What are the most important factors of ESG 2.0?

New data capture and rising evidence of disruption in supply chains will feature highly

A new era of ESG measures are areas at the top of the agenda at asset manager Allianz Global Investors (Allianz GI), who recently outlined their sustainability journey and thoughts for the future at a conference.

Alongside impact investing, transition finance, rising climate costs and the role of sovereign funds, Allianz GI’s team expressed interest in exploring what exactly ‘ESG 2.0‘ will look like, with a focus on specific, high-quality identification and measurement of risk materiality to screen for all styles of investing.

According to the team, a combination of new, innovative data capture and rising evidence of disruption through the supply chain is expected to drive better understanding on how to substantiate and quantify financial risks.

Scoring has been relied upon to construct a lot of portfolios, and scoring is a first level dashboard that is not a perfect instrument, because it is often very broad and creates a lot of tension when investors latch onto them,” said Matt Christensen, global head of sustainable an impact investing and AllianzGI.

“So, when thinking about ESG 2.0, we have worked with our investment teams to focus on what the most important factors are, and what key data points are available about risk factors and opportunities that are not just numbers.

“We have developed software to help our team collect all of the raw data, and we are now using that to look much more closely, on a granular level, at key factors on a sector or company level, and that is allowing us to have much more specific conversations with investment teams. I think that is the trajectory of development in this space, and I think the old method of just telling them a score will go away over time.”

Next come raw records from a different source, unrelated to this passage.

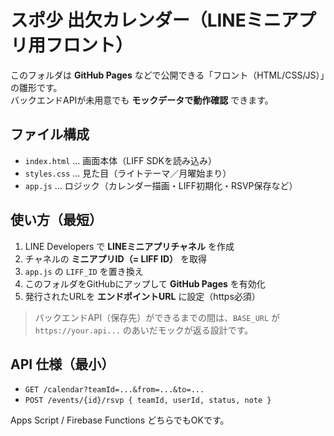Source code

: # スポ少 出欠カレンダー（LINEミニアプリ用フロント）

このフォルダは **GitHub Pages** などで公開できる「フロント（HTML/CSS/JS）」の雛形です。  
バックエンドAPIが未用意でも **モックデータで動作確認** できます。

## ファイル構成
- `index.html` … 画面本体（LIFF SDKを読み込み）
- `styles.css` … 見た目（ライトテーマ／月曜始まり）
- `app.js` … ロジック（カレンダー描画・LIFF初期化・RSVP保存など）

## 使い方（最短）
1. LINE Developers で **LINEミニアプリチャネル** を作成
2. チャネルの **ミニアプリID（= LIFF ID）** を取得
3. `app.js` の `LIFF_ID` を置き換え
4. このフォルダをGitHubにアップして **GitHub Pages** を有効化
5. 発行されたURLを **エンドポイントURL** に設定（https必須）

> バックエンドAPI（保存先）ができるまでの間は、`BASE_URL` が `https://your.api...` のあいだモックが返る設計です。

## API 仕様（最小）
- `GET /calendar?teamId=...&from=...&to=...`
- `POST /events/{id}/rsvp { teamId, userId, status, note }`

Apps Script / Firebase Functions どちらでもOKです。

Impact investing, which has been a sustainable investment theme for Allianz GI throughout 2023, is expected to continue to play a large role in 2024, with an emphasis on increasing impact convergence to support the scaling of impact AUM. Utilising blended finance strategies in emerging markets and impact investing in developed markets are set to become areas of interest over the next year.

Additionally, client requests and evolving regulation means that ‘transition finance’ is at the front of the team’s mind, with Christensen saying that everything happening with SFDR right now is an attempt to have transition be about “putting money to work”. The UK’s forthcoming SDR regulations were cited as the best current example of sustainability momentum, a view shared by Diane Mak, director of impact measurement and management at AllianzGI.

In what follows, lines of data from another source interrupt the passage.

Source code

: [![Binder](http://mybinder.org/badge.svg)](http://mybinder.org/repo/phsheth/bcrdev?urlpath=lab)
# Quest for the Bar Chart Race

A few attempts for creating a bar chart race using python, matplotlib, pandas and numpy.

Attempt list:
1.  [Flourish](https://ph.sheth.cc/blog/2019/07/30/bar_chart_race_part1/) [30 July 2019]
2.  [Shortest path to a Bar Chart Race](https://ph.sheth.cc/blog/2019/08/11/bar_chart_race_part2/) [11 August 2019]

“The UK’s SDR is probably more aligned to how we think about impact, but obviously, the objectives the two sets of regulations set out toward were different in the first place. The UK’s SDR is more about labelling, and so that fact that they have defined and categorised transition is quite helpful and is quite aligned to how we think about our impact approach across our portfolio.”

Another expectation is that the role of sovereign funds, which for so long have failed to match the ambition and actions of corporates, will come under further scrutiny. Investors are expected to increasingly target this area going forward, with COP28 and the next wave of nationally determined contributions in 2025 highlighting the issues in this area.

And finally, the scale and scope of the cost of climate-related impacts is expected to continue to rise, according to Christensen, with the return of the El Nino weather phenomenon holding the potential to accelerate this. Fiscal policy will need to adjust to this new reality, and prompt tough questions around, for example, the current $7trn in fossil fuel subsidies.